Assessment: Active vs Passive?

To answer important scientific questions, researchers are interested in collecting data across the spectrum of participant involvement and burden, ranging from active data collection activities (eg, completing a survey, cognitive assessments), to passive data collection (eg, extracting sensor data streams, reading existing metadata [7]; Figure 1). Passive data collection methods refer to data captured automatically without participant effort (eg, sensors, metadata), whereas active methods require participant involvement (eg, completing surveys or assessments). Active data collection also requires input from the respondent in a manner that makes the goal of the research more apparent. On the other hand, passive assessment does not requiring respondent burden or input, but rather, relies on data that is collected continuously in the background.

Figure 1. Active-passive continuum of research data streams: activities, sensors, and metadata (examples listed for each data stream category).

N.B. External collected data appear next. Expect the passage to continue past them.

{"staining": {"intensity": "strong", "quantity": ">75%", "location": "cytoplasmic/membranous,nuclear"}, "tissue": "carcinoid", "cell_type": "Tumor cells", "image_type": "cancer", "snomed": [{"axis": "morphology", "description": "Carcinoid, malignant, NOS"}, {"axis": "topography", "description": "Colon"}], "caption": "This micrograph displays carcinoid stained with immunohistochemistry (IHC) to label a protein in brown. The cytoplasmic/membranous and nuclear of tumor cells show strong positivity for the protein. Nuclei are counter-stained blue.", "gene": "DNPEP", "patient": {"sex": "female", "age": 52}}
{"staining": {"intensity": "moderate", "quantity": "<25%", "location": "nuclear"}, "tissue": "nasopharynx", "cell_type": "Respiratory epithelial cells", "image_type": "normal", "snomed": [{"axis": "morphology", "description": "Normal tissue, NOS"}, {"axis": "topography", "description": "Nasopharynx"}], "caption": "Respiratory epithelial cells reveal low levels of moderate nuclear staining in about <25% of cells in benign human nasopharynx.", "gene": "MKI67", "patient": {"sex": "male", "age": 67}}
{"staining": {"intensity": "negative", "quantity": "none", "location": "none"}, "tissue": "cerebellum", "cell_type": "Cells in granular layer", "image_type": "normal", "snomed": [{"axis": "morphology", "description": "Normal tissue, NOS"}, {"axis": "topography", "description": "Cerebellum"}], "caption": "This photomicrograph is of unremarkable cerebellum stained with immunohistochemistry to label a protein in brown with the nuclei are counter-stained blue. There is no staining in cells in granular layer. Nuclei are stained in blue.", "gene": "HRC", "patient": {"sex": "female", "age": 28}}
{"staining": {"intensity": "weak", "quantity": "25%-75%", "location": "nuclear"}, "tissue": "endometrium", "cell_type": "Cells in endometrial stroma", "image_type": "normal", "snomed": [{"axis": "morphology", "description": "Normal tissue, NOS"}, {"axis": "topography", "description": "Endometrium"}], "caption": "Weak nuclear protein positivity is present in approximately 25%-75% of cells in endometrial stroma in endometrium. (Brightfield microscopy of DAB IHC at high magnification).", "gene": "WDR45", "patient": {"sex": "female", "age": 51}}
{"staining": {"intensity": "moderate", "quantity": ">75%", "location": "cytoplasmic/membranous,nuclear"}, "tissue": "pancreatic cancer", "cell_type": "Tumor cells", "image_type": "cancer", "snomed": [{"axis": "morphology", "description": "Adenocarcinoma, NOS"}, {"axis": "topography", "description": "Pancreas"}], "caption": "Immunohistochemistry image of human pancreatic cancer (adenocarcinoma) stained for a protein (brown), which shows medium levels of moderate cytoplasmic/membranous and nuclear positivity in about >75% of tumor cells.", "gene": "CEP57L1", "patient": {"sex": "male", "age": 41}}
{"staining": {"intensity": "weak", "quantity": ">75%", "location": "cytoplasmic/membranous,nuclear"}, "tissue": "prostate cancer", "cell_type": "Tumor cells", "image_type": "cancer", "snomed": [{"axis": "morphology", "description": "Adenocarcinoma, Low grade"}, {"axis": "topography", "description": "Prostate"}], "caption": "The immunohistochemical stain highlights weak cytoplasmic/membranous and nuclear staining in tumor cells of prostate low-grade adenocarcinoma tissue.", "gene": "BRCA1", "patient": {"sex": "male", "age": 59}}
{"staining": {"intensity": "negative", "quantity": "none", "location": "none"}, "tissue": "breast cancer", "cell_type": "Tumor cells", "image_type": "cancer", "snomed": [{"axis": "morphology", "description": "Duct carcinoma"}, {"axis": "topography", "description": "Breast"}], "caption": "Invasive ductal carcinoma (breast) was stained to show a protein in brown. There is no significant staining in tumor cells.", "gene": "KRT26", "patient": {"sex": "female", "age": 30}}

In general, the mechanisms driving willingness to contribute various data, irrespective of specific study demands, sponsors, and incentives [5] remain unclear. From the general patterns of attrition observed in longitudinal studies, it is apparent that a subset of participants may have a multitude of reasons for choosing to not engage in certain research activities.

This Study

The purpose of this study is to investigate the acceptability of active and passive data collection methods in mobile health research. This survey was designed to explore attitudes and opinions related to digital health technologies and willingness to share related data. The three research questions guiding this work are:

  1. RQ1: What types of data are people willing to contribute?
  2. RQ2: For how long are people willing to contribute critical data streams?
  3. RQ3: What type of data control and feedback do people expect?

Participants

A total of 1509 adults were recruited from Prolific [8]. The Prolific platform allows researchers to post a ‘task’ with a short description for potential participants to review before beginning. In addition to the study background language, we the potential participants were informed: “This survey is designed to learn more about your attitudes and opinions related to digital health technologies and related data/data-sharing.” Two participants did not consent to participate, and 18 did not complete the survey and were dropped from the study, resulting in a total of 1489 participants with a mean age of 35.5 (SD 11.97) years.

Ethical Considerations

This work was carried out in accordance with The Code of Ethics of the World Medical Association (Declaration of Helsinki). The Institutional Review Board (IRB) at the University of Central Florida approved the study protocol described in this manuscript (IRB No: STUDY00002281). The survey was pilot tested by members of the research laboratory conducting the study, for issues of usability and technical functioning. The IRB determined this study as exempt from regulation for human subjects research. Participants were provided an opportunity to accept or refuse consent before beginning this voluntary survey. The consent form indicated the expected time commitment, compensation, and nature of study. If consent was refused, the survey would close for that participant. Participants received US $2 after completing the survey on the Prolific Research Platform. All data was deidentified; the authors are accountable for all aspects of the work (including full data access, integrity of the data and the accuracy of the data analysis) in ensuring that questions related to the accuracy or integrity of any part of the work are appropriately investigated and resolved.

Materials and Design

Participants completed a battery of questionnaires via the Qualtrics survey platform, designed to assess sample demographic characteristics (eg, technology ownership, mobility), opinions about data control, and willingness to contribute various data for research. These modules were designed to assess various facets of attitudes and behavior relevant to longitudinal observational research, to determine heterogeneity in willingness to use devices or share data.

Procedures

The participants completed a questionnaire via the Qualtrics survey platform, where the first page displayed the consent form and a radio button to select regarding consent. If participants consented, they were presented with modules on separate pages assessing: (1) demographic characteristics; (2) prior research experience; (3) mobility (ie, use of aids; driving frequency); (4) tech ownership (ie, own a tablet, smartphone, home Wi-Fi); (5) social media usage (ie, frequency of using Facebook, Twitter, Snapchat, Instagram, TikTok, WhatsApp); (6) willingness and extent of contributing various data (ie, across categories of activities, sensors, metadata); (7) opinions about data controls; and (8) willingness to use a robot for Instrumental Activities of Daily Living (IADLs). This survey totaled 52 questions over 12 pages presented in the same order for all participants (see Multimedia Appendix 1 for full survey). Questions for demographic reporting required responses, while all other items only suggested responses. Participants were only able to navigate forward and not backward through the survey.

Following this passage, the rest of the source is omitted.